I really enjoyed my time as a postdoc. I had the freedom to pursue my research, largely uninhibited, for almost 3 years. It was a really formative time, professionally, and I was based in a fantastic facility with great colleagues. It was also when I started blogging, and using Twitter as an academic tool, which has been absolutely fantastic. Being based in government was, on the whole, good in that it gave me lots of insight into how government research happens (or not), and the challenges faced by government researchers.
Did the changes to the publicly funded science infrastructure introduced by the Harper government affect your work?
The cuts didn’t really affect me directly, but some of the systematic issues in government science (some of which may date back to the Chretien years) were constant problems. There’s a lack of funding for technical staff, so we had several pieces of lab equipment that sat idle for years because there was no one to run them. Our building had one administrative staff, and when she was on vacation, or out sick, we had no admin support (including mail). The libraries have been gutted and are chronically understaffed. Travel is a royal pain because approvals don’t come until mere days before scheduled departures. Spending on lab equipment could be nixed at the last minute because the paperwork sat on someone’s desk in finance until too late in the fiscal year.

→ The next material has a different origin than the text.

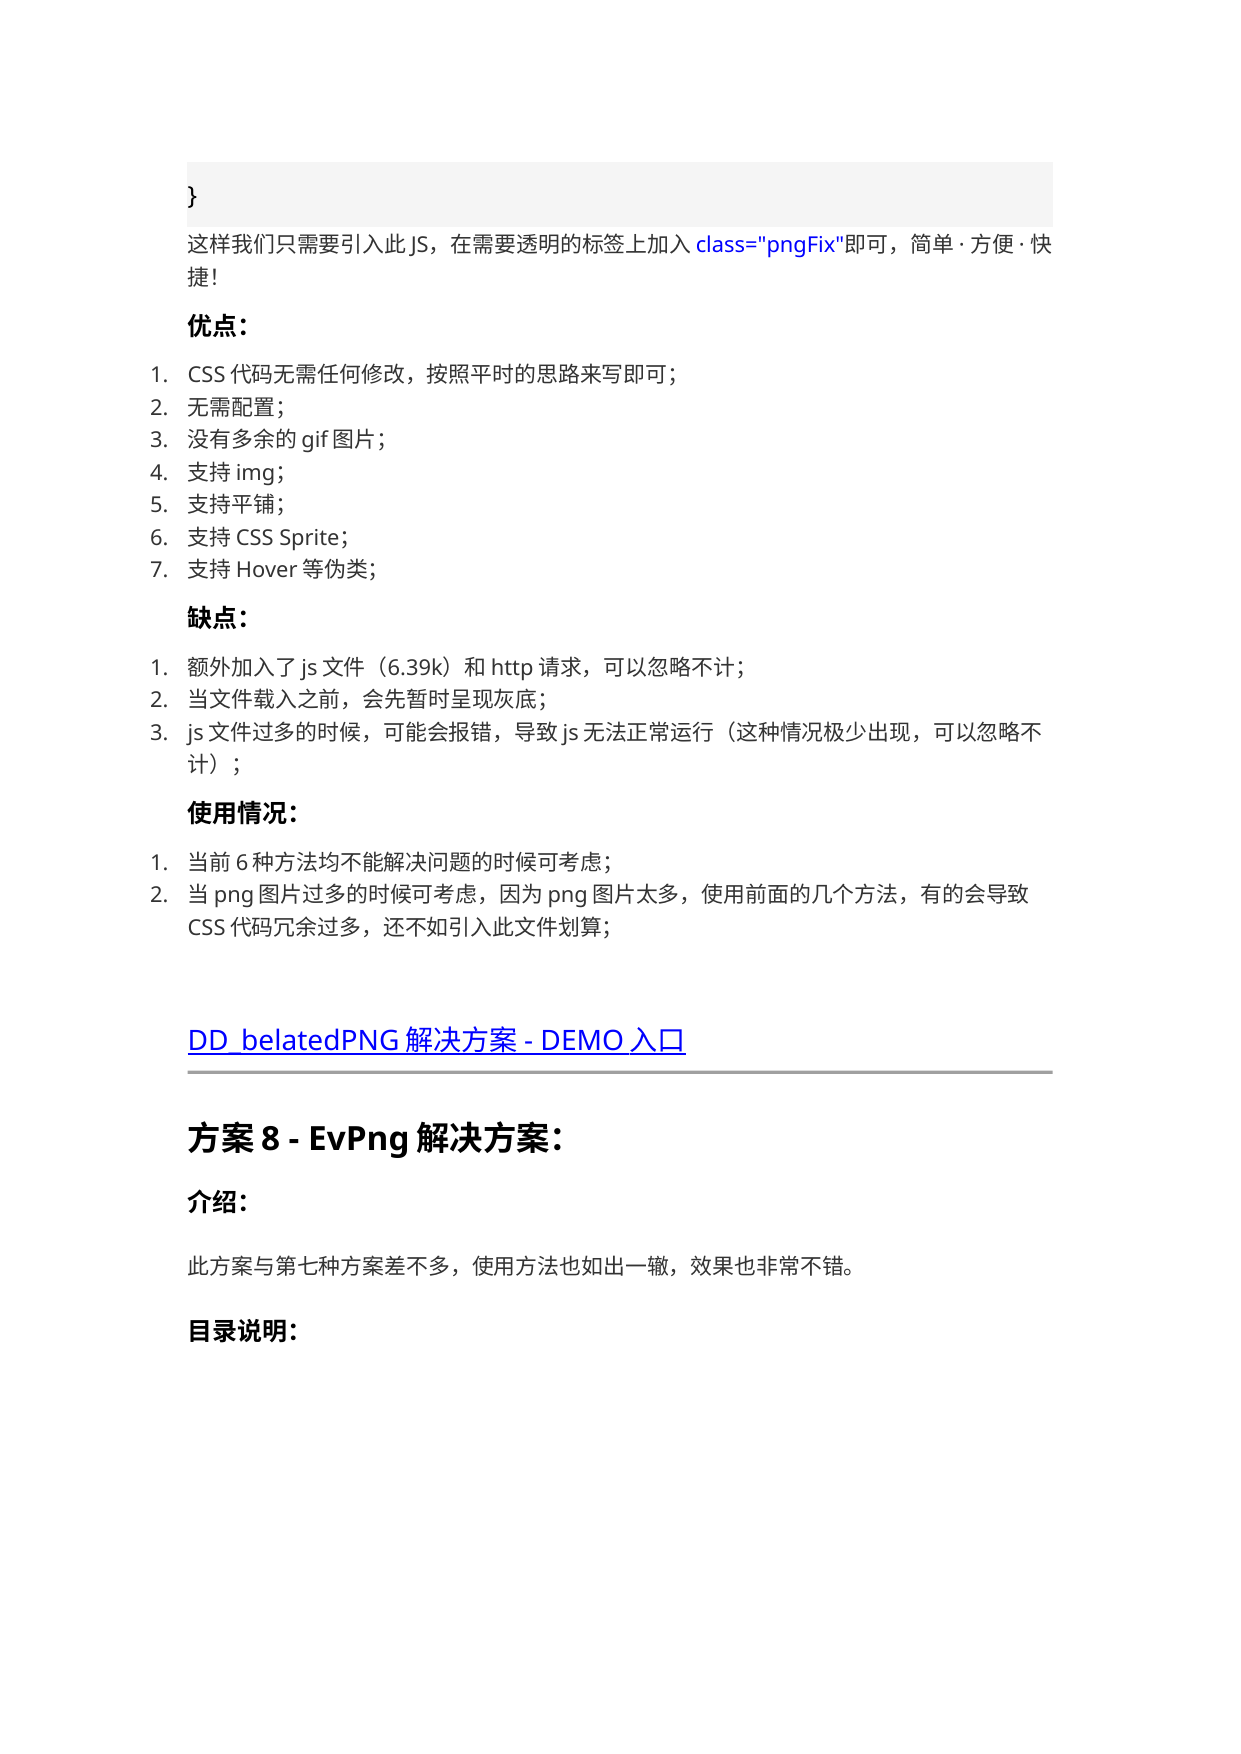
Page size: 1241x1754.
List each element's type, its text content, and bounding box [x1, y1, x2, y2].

But I think the best analogy for the current state of government science infrastructure is a cheap bookcase from WalMart – on the outside, or to the casual observer, it looks find enough, but when you look underneath the veneer, you see more and more that’s wrong with it, and supporting the books (i.e., science) is harder. On their own, the cuts and procedural changes in government science might not seem like much, but it amounts to death by a thousand cuts.
You have recently started your position as a conservation scientist at the RSPB Centre for Conservation Science in the UK. What are your roles and responsibilities in this position?
My role is to provide the necessary science for two main research projects (the eradication of rats from Henderson Island, Pitcairn Islands, and the eradication of mice from Gough Island Tristan da Cunha), and to support our goal of saving wildlife in the UK Overseas Territories (UKOTs). I work with partner organizations in the UKOTs, and with other groups (British Antarctic Survey, University of Cape Town, Oxford University, Cambridge University) to improve the conservation status of species, right now focusing on these two UKOTs.
How is working as a conservation scientist in the UK different from working as a conservation scientist in Canada?
I think the main difference is the level of threats faced by the species. The sheer number of globally threatened species in the UKOTs is greater than those in Canada because the UKOTs are so far-flung, and are often islands with unique flora and fauna. In terms of the actual day-to-day work, I don’t think there’s much difference.
What are some of your interests outside of work? How do they complement your research?
The two main interests I have are photography, and improv. Photography (digital and film) is a fantastic way to hone those observational skills that are essential for natural history, and makes for some good shots for conference talks, posters, and seminars. There’s something about shooting a roll of film – the calculation for the right exposure, finding the right frame, and the patience required for each shot – that I find very relaxing.
I’ve also done improv theatre since 1999 in some capacity or another. Improv isn’t just about comedy and making things up on the spot, but learning how to tell a story, how to develop characters, how to work with others, committing to the moment, and living in it. I think a lot of the lessons we teach in improv could be applied to academia.